(Beginning of Document text)
I hereby request an invitation from the students of Winthrop House to conduct a debate, either with Hanson present or with an empty chair on which the petition that he signed would be featured.
print article

In my 38 years of teaching at Harvard Law School, I don´t recall ever writing in praise of any action by a Harvard president, but this time I must congratulate President Lawrence H. Summers for his willingness to say out loud what many of us in the Harvard community have long believed: namely, that singling out Israel, among all the countries in the world, for divestment, is an action which is anti-Semitic in effect, if not in intent. A recent open letter by one of the signatories made it clear that he regards Israel as the "pariah" state, a word historically used by anti-Semites to characterize the Jewish people.

As an advocate and practitioner of human rights throughout the world, I can confidently assert that Israel´s record on human rights is among the best, especially among nations that have confronted comparable threats. Though far from perfect, Israel has shown extraordinary concern for avoiding civilian casualties in its half-century effort to protect its civilians from terrorism. Jordan killed more Palestinians in a single month than Israel has between 1948 and the present.
(End of Document text)
Write the next part of the piece on the Harvard petition for divestment from Israel, picking up after its final sentence.
(Beginning of Information supplied)
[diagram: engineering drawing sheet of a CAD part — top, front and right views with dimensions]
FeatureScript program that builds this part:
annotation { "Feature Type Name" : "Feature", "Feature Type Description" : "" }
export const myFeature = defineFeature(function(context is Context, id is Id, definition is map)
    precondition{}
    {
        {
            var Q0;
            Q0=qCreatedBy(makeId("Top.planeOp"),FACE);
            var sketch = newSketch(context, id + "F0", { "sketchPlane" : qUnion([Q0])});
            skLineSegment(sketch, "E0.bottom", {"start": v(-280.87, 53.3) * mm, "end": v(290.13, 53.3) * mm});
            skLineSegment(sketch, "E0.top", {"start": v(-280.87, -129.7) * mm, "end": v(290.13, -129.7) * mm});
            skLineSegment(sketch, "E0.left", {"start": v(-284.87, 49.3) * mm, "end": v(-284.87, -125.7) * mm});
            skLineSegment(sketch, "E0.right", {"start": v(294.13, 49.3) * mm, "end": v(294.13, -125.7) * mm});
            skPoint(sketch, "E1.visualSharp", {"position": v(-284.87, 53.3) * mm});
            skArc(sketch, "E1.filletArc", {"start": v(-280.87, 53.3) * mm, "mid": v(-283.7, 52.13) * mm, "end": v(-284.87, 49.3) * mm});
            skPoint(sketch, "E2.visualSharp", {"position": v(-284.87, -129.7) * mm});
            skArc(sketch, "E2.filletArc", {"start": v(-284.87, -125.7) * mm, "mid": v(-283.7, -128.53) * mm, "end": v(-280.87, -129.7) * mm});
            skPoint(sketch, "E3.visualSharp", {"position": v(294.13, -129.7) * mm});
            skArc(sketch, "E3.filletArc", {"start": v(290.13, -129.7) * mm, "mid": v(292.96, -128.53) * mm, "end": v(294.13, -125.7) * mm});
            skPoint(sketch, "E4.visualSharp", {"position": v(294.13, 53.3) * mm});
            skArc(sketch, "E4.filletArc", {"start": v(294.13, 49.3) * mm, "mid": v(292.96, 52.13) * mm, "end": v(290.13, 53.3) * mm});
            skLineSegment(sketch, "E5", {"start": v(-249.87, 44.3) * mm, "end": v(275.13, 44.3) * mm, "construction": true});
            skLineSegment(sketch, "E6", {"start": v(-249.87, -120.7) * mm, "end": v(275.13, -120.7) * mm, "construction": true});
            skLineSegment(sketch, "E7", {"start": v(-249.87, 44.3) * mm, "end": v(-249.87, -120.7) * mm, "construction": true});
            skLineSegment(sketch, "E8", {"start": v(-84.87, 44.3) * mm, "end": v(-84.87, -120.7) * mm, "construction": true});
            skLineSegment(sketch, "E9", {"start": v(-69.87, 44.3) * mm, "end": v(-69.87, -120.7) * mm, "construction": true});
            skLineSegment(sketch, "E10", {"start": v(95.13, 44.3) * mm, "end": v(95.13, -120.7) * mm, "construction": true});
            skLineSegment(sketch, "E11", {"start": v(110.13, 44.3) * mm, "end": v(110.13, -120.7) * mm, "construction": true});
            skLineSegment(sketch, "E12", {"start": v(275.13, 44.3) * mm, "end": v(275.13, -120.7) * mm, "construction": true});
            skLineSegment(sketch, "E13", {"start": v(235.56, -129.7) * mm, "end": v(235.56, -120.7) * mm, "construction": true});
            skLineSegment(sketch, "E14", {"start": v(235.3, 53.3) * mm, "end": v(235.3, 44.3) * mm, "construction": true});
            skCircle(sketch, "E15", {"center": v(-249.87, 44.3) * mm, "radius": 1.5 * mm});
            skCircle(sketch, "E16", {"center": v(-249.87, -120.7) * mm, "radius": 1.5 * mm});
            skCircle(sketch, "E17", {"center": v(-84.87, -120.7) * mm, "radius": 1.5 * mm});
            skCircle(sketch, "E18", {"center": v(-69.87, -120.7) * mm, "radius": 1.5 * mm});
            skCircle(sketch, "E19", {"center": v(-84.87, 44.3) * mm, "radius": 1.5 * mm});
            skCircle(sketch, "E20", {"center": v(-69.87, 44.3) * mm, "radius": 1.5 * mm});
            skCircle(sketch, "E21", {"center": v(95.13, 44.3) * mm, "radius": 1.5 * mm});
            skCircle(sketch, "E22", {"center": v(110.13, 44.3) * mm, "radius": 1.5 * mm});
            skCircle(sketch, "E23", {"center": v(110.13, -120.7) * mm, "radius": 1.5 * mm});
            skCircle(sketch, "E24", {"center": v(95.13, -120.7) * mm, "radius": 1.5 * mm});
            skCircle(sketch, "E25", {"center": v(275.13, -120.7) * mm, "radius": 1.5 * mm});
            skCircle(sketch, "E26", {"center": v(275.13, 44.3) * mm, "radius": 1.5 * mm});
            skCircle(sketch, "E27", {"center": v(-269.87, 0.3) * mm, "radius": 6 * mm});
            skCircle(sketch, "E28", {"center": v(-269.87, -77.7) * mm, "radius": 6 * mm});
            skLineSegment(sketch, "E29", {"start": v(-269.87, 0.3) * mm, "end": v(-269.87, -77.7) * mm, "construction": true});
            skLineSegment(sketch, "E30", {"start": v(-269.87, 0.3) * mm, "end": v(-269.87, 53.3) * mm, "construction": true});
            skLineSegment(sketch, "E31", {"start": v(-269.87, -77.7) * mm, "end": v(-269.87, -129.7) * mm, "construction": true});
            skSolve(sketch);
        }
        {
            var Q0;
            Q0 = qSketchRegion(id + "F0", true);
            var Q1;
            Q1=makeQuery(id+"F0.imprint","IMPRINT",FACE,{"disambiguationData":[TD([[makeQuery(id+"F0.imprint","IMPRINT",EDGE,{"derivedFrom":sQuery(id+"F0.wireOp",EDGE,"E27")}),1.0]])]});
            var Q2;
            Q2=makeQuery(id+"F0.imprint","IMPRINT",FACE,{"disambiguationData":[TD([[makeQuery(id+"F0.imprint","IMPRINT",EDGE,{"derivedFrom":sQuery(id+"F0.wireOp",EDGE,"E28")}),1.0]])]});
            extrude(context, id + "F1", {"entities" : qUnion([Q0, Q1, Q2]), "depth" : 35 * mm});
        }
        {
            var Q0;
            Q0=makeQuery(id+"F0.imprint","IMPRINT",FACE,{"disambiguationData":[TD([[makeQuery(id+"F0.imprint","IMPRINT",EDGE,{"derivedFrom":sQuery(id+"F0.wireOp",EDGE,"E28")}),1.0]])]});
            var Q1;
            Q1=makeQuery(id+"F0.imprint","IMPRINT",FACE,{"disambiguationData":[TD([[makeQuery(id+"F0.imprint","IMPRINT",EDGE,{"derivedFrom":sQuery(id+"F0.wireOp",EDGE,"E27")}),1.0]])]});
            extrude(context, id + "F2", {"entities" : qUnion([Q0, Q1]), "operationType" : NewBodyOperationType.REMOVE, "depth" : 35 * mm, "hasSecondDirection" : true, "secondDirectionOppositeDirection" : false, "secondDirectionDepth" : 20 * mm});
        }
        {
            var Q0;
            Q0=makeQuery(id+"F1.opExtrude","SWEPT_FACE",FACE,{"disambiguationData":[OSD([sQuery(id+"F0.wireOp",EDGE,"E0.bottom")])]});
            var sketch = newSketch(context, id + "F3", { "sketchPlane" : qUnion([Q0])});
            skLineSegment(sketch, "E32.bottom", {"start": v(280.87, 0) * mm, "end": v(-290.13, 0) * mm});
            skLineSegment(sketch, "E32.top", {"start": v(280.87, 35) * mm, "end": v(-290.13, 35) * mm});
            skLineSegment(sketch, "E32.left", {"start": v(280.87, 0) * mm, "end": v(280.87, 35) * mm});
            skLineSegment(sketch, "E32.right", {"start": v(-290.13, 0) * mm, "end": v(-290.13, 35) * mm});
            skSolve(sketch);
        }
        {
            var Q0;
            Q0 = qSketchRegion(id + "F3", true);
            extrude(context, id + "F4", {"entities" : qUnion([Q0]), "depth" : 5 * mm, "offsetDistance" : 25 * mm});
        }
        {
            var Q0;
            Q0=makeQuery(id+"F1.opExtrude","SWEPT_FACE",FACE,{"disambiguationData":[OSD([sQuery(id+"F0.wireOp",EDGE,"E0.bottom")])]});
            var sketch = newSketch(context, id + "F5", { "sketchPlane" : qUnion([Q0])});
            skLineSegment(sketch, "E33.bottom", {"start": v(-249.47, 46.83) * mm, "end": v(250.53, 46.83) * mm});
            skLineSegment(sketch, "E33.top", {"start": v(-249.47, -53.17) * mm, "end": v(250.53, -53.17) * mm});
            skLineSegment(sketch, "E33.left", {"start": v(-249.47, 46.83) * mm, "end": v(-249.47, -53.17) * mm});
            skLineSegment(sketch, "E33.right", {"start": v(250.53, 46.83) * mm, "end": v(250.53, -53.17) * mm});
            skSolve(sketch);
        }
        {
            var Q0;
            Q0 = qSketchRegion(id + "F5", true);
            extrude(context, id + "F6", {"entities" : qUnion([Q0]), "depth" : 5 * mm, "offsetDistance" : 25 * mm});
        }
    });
(End of Information supplied)
- Task output
Israel has the only independent judiciary in the entire Middle East. Its Supreme Court, one of the most highly regarded in the world, is the only court in the Middle East from which an Arab or a Muslim can expect justice, as many have found in winning dozens of victories against the Israeli government, the Israeli military and individual Israeli citizens. There is no more important component in the protection of human rights and civil liberties than an independent judiciary willing to stand up to its own government. I challenge the proponents of divestment to name a court in any Arab or Muslim country that is comparable to the Israeli Supreme Court.

Israel is the only country in the region that has virtually unlimited freedom of speech. Any person in Israel, whether Jewish, Muslim or Christian, can criticize the Israeli government and its leaders. No citizen of any other Middle Eastern or Muslim state can do that without fear of imprisonment or death.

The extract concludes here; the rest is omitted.